Any reasonable amount of traffic is so cheap as to be basically free. The problem is that the network effect can potentially bring you unreasonable amounts of traffic. In our current set up we pay $25/month for 10 gigabytes of data transfer. After that we pay 10 cents a megabyte. If we assume pages are around 50k each (although the front page is much less, and pages with lots of pictures are more) then that means 20 page views = 1 meg of traffic, so 20,000 page views = 1 gigabyte of traffic, and 200,000 page views would equal our 10 gig limit. We would not be shut down at this point though, we would just start being charged. In fact there would be no real way to turn it off. I guess the problem is that if you get 200,000 page views a month then there's really no reason why you couldn't (or wouldn't) get a million, and something in that range would be expensive. (800,000 extra hits above the 200,000 limit x 50k = 40,000 megs of extra traffic which would be at 10 cents a megabyte x 40,000 = $4000 extra charge.) So yes, it can get expensive. But that's a ridiculous amount of traffic. We transfer in the neighborhood of 500 megs a month (1/2 a gigabyte out of our allowed 10.) Basically all it takes is for slashdot to have a story about you on their front page and your servers will go down with tens of thousands of simulataneous hits.
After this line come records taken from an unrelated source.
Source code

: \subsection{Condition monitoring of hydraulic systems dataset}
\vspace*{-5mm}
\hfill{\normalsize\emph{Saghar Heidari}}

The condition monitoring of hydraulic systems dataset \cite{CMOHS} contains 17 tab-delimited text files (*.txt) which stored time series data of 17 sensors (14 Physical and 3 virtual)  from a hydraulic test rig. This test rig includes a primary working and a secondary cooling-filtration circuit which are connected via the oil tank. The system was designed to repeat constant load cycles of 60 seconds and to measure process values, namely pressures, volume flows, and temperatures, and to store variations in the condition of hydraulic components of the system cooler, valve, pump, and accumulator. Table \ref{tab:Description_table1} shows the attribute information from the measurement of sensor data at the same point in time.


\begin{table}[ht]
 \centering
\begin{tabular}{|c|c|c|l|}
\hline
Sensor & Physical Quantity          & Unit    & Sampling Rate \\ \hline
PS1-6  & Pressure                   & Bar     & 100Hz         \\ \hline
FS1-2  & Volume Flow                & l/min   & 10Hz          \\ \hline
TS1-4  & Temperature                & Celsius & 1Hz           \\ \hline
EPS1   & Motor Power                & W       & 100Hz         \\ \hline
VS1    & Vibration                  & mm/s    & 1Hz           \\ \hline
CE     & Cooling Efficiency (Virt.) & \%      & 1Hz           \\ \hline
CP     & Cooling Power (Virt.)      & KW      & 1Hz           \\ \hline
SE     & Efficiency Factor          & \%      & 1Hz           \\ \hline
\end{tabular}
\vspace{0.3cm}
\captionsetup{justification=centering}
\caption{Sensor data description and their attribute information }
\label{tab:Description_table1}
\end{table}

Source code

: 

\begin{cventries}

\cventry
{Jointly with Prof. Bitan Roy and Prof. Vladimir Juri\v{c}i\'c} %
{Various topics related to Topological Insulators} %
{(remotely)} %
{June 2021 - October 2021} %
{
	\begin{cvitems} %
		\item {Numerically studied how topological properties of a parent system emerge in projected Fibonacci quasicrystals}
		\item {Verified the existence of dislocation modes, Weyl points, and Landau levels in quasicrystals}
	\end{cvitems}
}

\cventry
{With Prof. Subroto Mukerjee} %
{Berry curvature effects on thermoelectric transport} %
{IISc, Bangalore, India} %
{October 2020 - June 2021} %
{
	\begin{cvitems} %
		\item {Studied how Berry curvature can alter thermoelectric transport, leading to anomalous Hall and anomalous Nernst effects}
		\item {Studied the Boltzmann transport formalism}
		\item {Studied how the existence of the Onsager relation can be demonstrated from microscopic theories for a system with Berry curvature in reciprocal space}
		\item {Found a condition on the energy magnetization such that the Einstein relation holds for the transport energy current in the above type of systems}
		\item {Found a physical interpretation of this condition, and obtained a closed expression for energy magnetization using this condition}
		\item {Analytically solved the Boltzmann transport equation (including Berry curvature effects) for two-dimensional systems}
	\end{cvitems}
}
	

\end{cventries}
My philosophy is that there is no point in just blindly trying to accumulate hits. The economics have already proven there is no way to turn all those hits into anything but a revenue drain (because of the bandwidth.) And the problem only gets worse as the media gets more rich. That doorknob page was several hundred kilobytes (instead of 50) and something like a grainy little postage stamp sized movie video could be several megabytes. That stuff can really add up. I love the idea that the web is free for surfers, and I love the openness of these forums. But I don't consider it a goal just to get a lot of people to look. I guess the goal is more to get the right kind of people to look.
- jim 4-09-2001 5:47 pm


Thanks for walking me through the math--I've not seen it so clearly explained before. Slashdot, hell--think about what must have happened when Thomas Friedman of the New York Times did an enthusiastic column a couple of years back on that cottage e-business in the Midwest (or wherever it was). He basically signed their death warrant! (They went belly up a few months after the column, but Friedman never admitted his own role--in their initial success or later failure.) Actually, Friedman's been strangely silent these days after all his foolish e-commerce predictions. If he'd had you to explain the numbers, he not have crowed so loudly about the "internet economy."

But that Fluxus guy shouldn't have been shut down--most folks don't give a crap about avant garde art! Don't you think Earthlink is setting the bar a bit low?